While everything was growing exponentially, the speed of things also took its toll eventually. Latva-aho found himself traveling all over the world at a hectic pace, hitting conferences, networking, setting up collaborations, bridging academia and industry. Suddenly, Oulu was one of the epicenters of 6G research, and Latva-aho was in high demand.
”I've never been afraid of work, and this opportunity energized me. I was really excited but eventually I also felt exhausted and suffocated. The workload was too much. But we have an incredibly wonderful team of people, and we share responsibilities and the workload. It's all of us driving this forward”, Latva-aho muses.

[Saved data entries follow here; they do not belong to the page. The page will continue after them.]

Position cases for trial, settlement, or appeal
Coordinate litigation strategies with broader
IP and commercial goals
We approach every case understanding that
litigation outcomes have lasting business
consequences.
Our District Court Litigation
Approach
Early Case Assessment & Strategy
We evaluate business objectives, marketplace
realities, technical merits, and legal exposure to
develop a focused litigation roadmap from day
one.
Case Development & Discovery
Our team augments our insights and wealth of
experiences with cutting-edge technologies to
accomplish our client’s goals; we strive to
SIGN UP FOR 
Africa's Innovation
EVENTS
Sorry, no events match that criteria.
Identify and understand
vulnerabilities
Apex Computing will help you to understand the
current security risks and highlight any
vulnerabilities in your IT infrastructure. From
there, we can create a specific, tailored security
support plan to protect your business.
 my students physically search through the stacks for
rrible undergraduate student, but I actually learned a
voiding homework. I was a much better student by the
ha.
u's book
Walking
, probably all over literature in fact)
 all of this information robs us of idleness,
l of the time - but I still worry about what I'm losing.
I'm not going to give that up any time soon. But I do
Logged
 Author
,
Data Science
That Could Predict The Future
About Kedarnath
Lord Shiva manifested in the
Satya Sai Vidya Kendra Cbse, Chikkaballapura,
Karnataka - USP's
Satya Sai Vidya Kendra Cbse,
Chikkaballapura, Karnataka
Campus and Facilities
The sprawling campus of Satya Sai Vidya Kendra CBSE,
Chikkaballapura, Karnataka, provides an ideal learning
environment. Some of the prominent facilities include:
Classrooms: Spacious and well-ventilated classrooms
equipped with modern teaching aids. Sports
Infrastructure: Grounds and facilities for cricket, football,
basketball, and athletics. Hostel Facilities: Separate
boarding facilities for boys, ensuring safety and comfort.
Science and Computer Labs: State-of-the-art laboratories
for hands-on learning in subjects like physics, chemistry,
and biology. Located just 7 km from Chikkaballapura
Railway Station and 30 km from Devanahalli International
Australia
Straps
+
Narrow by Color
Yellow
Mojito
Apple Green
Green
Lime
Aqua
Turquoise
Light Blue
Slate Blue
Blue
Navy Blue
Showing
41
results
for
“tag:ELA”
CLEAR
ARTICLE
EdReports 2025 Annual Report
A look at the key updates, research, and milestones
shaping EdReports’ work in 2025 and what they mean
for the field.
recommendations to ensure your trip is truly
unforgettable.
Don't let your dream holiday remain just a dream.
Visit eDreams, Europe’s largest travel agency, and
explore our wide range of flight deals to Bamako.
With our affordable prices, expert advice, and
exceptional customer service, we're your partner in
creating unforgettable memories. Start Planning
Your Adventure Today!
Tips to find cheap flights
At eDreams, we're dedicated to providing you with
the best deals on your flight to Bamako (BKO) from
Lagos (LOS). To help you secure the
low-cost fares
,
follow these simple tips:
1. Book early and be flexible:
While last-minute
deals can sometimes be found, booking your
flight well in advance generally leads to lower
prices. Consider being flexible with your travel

What's in store for the future?
The exceptional circumstances that have defined this year have impacted 6G Flagship like the entire world. Everybody has been working remotely and the second 6G Summit was held virtually, a change in plans that happened in a matter of weeks, if not days. Travel days dropped to zero for Latva-aho, which is something he welcomes. This means more chances to re-energize in nature, which is very important for him. He has been an avid fisherman since childhood, and he often wakes up early in the morning to check the nets before getting to work. In the winter he likes to ski cross-country, and he says he has worked out many work-related problems while in the woods, listening to nature, observing the animals.
A well-balanced life leads to an ability to focus clearly. Latva-aho is as ambitious as ever and still not one to take the easy way out. There are new and exciting things happening at the Flagship and the momentum is not only maintained but gained. But all the while he is keeping an eye on the future.
”I told the core team at the Flagship that, look, by the end of the program we have to have the next generation of professors ready to take on the responsibility. We will have to be in a situation where they will take the torch and kick us old-timers out. And from what I can see now, things are looking very good”, Latva-aho says.
Academy Professor Matti Latva-aho is familiar not only with communication networks but also with fishing nets (Bay of Bothnia).